Experimental Validation

The authors substantiate DNGaussian's performance through comprehensive experiments on well-acknowledged datasets like LLFF, DTU, and Blender. The results reveal that DNGaussian either parallels or surpasses state-of-the-art methods with significant reductions in computational overhead, verified by benchmarks such as PSNR, LPIPS, and SSIM. The method's proficiency in preserving high-directional detail at reduced input views is highlighted as a distinguishing trait.
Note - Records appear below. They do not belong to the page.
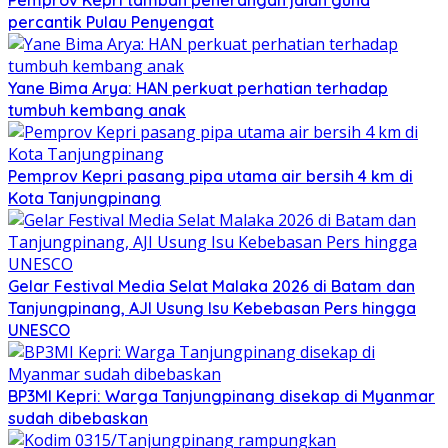
Pemprov Kepri tambah penerangan jalan guna
percantik Pulau Penyengat
Yane Bima Arya: HAN perkuat perhatian terhadap
tumbuh kembang anak
Pemprov Kepri pasang pipa utama air bersih 4 km di
Kota Tanjungpinang
Gelar Festival Media Selat Malaka 2026 di Batam dan
Tanjungpinang, AJI Usung Isu Kebebasan Pers hingga
UNESCO
BP3MI Kepri: Warga Tanjungpinang disekap di Myanmar
sudah dibebaskan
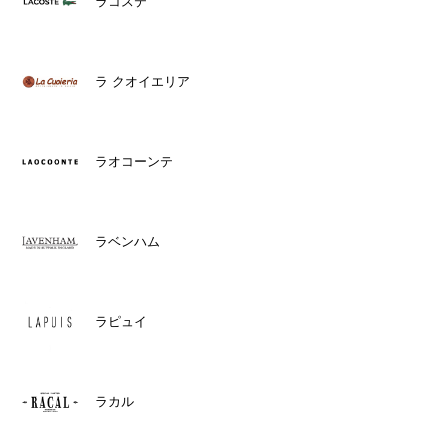
ラコステ
ラ クオイエリア
ラオコーンテ
ラベンハム
ラピュイ
ラカル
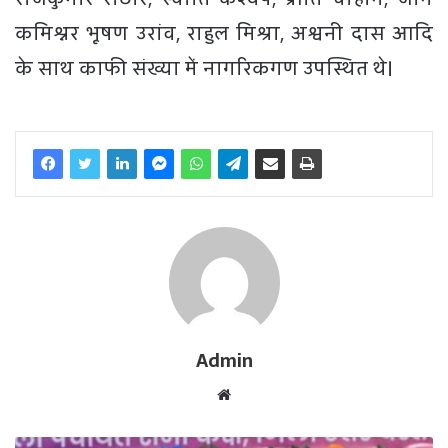
कमिश्नर भूषण उरांव, राहुल मिश्रा, अश्वनी दास आदि
के साथ काफी संख्या में नागरिकगण उपस्थित थे।
Admin
W
e
b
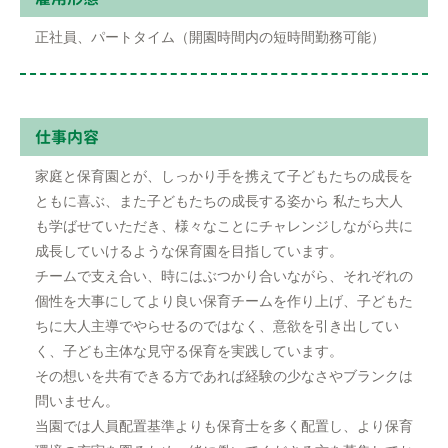
正社員、パートタイム（開園時間内の短時間勤務可能）
仕事内容
家庭と保育園とが、しっかり⼿を携えて⼦どもたちの成⻑を
ともに喜ぶ、また⼦どもたちの成⻑する姿から 私たち⼤⼈
も学ばせていただき、様々なことにチャレンジしながら共に
成⻑していけるような保育園を⽬指しています。
チームで⽀え合い、時にはぶつかり合いながら、それぞれの
個性を⼤事にしてより良い保育チームを作り上げ、⼦どもた
ちに⼤⼈主導でやらせるのではなく、意欲を引き出してい
く、⼦ども主体な⾒守る保育を実践しています。
その想いを共有できる⽅であれば経験の少なさやブランクは
問いません。
当園では⼈員配置基準よりも保育⼠を多く配置し、より保育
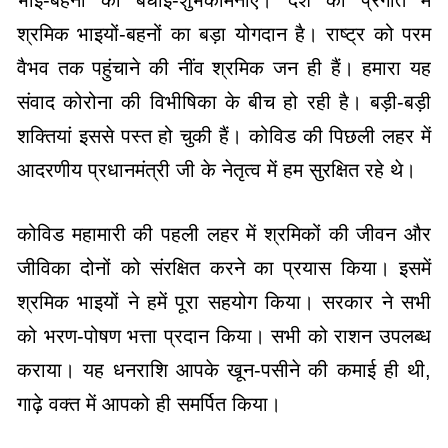
श्रमिक भाइयों-बहनों का बड़ा योगदान है। राष्ट्र को परम
वैभव तक पहुंचाने की नींव श्रमिक जन ही हैं। हमारा यह
संवाद कोरोना की विभीषिका के बीच हो रही है। बड़ी-बड़ी
शक्तियां इससे पस्त हो चुकी हैं। कोविड की पिछली लहर में
आदरणीय प्रधानमंत्री जी के नेतृत्व में हम सुरक्षित रहे थे।
कोविड महामारी की पहली लहर में श्रमिकों की जीवन और
जीविका दोनों को संरक्षित करने का प्रयास किया। इसमें
श्रमिक भाइयों ने हमें पूरा सहयोग किया। सरकार ने सभी
को भरण-पोषण भत्ता प्रदान किया। सभी को राशन उपलब्ध
कराया। यह धनराशि आपके खून-पसीने की कमाई ही थी,
गाढ़े वक्त में आपको ही समर्पित किया।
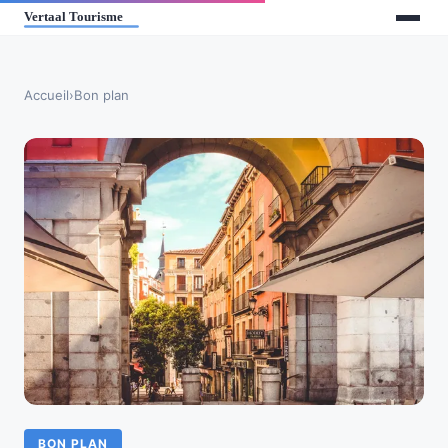
Accueil
›
Bon plan
BON PLAN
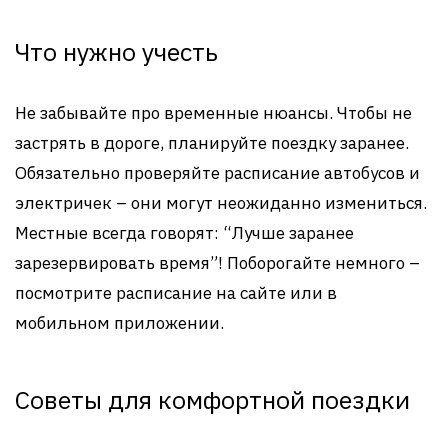
Что нужно учесть
Не забывайте про временные нюансы. Чтобы не
застрять в дороге, планируйте поездку заранее.
Обязательно проверяйте расписание автобусов и
электричек – они могут неожиданно измениться.
Местные всегда говорят: “Лучше заранее
зарезервировать время”! Поборогайте немного –
посмотрите расписание на сайте или в
мобильном приложении.
Советы для комфортной поездки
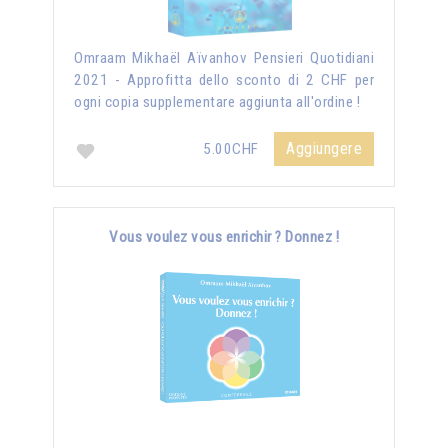
Omraam Mikhaël Aïvanhov Pensieri Quotidiani
2021 - Approfitta dello sconto di 2 CHF per
ogni copia supplementare aggiunta all'ordine !
Aggiungere
5.00CHF
Vous voulez vous enrichir ? Donnez !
Implications and Future Directions

The introduction of DNGaussian proposes an important stride towards scalable and practical neural rendering solutions. The ability to efficiently optimize 3D Gaussian radiance fields can influence expansive areas including augmented reality, virtual reality, and real-time graphics where resource availability varies.

Looking ahead, avenues for further research could involve investigating the integration of additional geometric priors to address sparse-view density variations, enhancing robustness towards reflective or specular surfaces, or refining the framework's scalability to more diverse and larger scenes. The potential cross-compatibility with emerging rendering paradigms could facilitate broader adoption across AI-driven visualization fields.

In summary, the paper presents a well-rounded, technically robust method for sparse-view novel view synthesis, marking a critical development in overcoming the impedance of training costs and inefficiencies inherent to prior art solutions in neural rendering.